Kuman ini membentuk dua macam eksotoksin yang dihasilkan yaitu tetanolisin
dan tetanospasmin. Tetanolisin dalam percobaan dapat menghancurkan sel
darah merah tetapi tidak menimbulkan tetanus secara langsung melainkan
menambah optimal kondisi lokal untuk berkembangnya bakteri.
Tetanospasmin terdiri dari protein yang bersifat toksik terhadap sel saraf.
Toksin ini diabsorbsi oleh end organ saraf di ujung saraf motorik dan diteruskan
melalui saraf sampai sel ganglion dan susunan saraf pusat. Bila telah mencapai
susunan saraf pusat dan terikat dengan sel saraf, toksin tersebut tidak dapat
dinetralkan lagi. Saraf yang terpotong atau berdegenerasi, lambat menyerap
toksin, sedangkan saraf sensorik sama sekali tidak menyerap (Hendarwanto,
2001).
Tetanus disebabkan neurotoksin (tetanospasmin) dari bakteri Gram positif
anaerob, Clostridium tetani, dengan mula-mula 1 hingga 2 minggu
setelah inokulasi bentuk spora ke dalam tubuh yang mengalami cedera/luka
(masa inkubasi). Penyakit ini merupakan 1 dari 4 penyakit penting
yang manifestasi klinis utamanya adalah hasil dari pengaruh
kekuatan eksotoksin (tetanus, gas ganggren, dipteri, botulisme). Tempat
masuknya kuman penyakit ini bisa berupa luka yang dalam yang berhubungan
dengan kerusakan jaringan lokal, tertanamnya benda asing atau sepsis dengan
kontaminasi tanah, lecet yang dangkal dan kecil atau luka geser yang
terkontaminasi tanah, trauma pada jari tangan atau jari kaki yang berhubungan
dengan patah tulang jari dan luka pada pembedahan dan pemotonga tali pusat
yang tidak steril (Hendarwanto, 2001).
Pada keadaan anaerobik, spora bakteri ini akan bergerminasi menjadi
sel vegetatif bila dalam lingkungan yang anaerob, dengan tekanan oksigen
jaringan yang rendah.

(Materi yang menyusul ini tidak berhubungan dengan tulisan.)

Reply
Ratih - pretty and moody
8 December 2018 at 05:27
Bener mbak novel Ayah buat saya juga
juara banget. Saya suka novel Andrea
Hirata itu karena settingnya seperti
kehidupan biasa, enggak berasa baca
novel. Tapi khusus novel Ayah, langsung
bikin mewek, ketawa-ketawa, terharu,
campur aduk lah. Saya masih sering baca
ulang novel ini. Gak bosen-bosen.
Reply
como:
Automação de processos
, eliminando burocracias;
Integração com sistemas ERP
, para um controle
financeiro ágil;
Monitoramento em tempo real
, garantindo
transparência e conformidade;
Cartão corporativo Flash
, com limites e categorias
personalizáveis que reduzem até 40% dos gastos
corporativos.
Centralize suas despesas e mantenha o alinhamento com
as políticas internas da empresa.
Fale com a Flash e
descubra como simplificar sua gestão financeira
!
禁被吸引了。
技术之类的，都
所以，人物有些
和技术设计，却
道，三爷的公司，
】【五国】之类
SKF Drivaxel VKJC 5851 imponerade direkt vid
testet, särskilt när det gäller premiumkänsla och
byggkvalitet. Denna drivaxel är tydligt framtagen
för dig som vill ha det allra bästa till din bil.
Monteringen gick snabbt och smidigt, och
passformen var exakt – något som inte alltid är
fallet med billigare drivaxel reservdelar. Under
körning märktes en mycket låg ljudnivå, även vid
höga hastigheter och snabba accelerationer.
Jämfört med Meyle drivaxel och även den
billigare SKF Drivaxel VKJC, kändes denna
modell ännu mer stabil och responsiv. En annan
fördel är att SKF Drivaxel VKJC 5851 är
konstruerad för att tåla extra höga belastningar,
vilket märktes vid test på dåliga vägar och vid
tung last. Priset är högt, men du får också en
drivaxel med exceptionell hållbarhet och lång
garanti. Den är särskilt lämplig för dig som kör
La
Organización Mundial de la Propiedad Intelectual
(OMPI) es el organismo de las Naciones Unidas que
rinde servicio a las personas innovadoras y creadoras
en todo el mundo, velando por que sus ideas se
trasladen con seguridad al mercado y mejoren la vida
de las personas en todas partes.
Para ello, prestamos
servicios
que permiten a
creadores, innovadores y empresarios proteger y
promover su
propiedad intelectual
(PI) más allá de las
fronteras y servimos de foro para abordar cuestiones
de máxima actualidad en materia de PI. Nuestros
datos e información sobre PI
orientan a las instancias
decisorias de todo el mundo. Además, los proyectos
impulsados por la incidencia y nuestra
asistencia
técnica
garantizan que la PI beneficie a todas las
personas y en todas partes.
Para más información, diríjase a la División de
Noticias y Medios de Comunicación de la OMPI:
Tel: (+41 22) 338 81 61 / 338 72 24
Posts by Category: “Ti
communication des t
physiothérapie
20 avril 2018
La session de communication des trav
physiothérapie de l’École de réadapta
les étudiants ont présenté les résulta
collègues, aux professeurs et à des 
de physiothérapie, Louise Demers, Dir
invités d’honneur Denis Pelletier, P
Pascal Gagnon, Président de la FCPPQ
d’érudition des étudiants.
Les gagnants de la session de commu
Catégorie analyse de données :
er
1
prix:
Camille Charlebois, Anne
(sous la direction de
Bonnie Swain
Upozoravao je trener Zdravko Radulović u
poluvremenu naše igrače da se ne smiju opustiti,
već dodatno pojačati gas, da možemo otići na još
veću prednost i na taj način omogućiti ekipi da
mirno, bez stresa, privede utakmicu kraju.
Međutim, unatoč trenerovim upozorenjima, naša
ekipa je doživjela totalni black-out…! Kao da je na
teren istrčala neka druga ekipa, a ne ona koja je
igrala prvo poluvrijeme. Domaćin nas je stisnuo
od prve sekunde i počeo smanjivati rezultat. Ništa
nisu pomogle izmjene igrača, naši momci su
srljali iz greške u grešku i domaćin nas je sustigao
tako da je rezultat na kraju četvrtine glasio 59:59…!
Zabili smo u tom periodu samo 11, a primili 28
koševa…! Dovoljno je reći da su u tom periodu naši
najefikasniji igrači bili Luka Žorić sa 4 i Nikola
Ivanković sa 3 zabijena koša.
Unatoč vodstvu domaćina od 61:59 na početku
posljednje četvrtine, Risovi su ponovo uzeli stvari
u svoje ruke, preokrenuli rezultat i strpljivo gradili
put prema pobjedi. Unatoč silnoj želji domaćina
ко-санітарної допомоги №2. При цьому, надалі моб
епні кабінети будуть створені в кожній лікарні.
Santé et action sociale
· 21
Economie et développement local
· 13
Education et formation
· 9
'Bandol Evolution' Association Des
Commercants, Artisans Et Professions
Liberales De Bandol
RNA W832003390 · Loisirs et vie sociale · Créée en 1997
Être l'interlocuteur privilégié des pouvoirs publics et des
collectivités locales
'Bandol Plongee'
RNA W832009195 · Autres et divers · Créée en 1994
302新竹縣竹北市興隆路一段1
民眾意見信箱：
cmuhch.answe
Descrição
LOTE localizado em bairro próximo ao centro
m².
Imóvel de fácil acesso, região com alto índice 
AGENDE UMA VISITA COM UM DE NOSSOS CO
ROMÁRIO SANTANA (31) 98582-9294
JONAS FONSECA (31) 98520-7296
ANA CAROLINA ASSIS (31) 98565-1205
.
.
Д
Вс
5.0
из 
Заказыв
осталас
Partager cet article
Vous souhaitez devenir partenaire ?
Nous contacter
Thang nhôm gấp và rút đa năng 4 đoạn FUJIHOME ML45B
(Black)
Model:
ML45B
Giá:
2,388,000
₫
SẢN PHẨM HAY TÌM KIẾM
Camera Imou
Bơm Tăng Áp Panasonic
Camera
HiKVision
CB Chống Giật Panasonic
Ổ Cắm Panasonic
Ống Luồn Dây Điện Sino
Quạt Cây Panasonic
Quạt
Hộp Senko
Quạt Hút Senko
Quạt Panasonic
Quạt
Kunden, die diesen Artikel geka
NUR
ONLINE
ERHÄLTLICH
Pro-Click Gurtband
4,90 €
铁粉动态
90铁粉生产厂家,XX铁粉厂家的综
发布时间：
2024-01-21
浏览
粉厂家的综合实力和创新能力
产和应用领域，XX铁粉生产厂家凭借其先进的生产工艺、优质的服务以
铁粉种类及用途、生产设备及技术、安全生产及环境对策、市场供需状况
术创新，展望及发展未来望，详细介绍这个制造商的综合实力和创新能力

Selanjutnya, toksin akan diproduksi dan menyebar ke
seluruh bagian tubuh melalui peredaran darah dan sistem limpa. Toksin
tersebut akan beraktivitas pada tempat-tempat tertentu seperti pusat sistem saraf
termasuk otak. Gejala klinis timbul sebagai dampak eksotoksin pada sinaps
ganglion spinal dan neuromuscular junction serta syaraf autonom. Toksin dari
tempat luka menyebar ke motor endplate dan setelah masuk lewat ganglioside
dijalarkan secara intraaxonal ke dalam sel saraf tepi, kemudian ke kornu
anterior sumsum tulang belakang. Akhirnya menyebar ke SSP. Gejala klinis
yang ditimbulakan dari eksotoksin terhadap susunan saraf tepi dan pusat
tersebut adalah dengan memblok pelepasan dari neurotransmiter sehingga
terjadi kontraksi otot yang tidak terkontrol/ eksitasi terus menerus dan spasme.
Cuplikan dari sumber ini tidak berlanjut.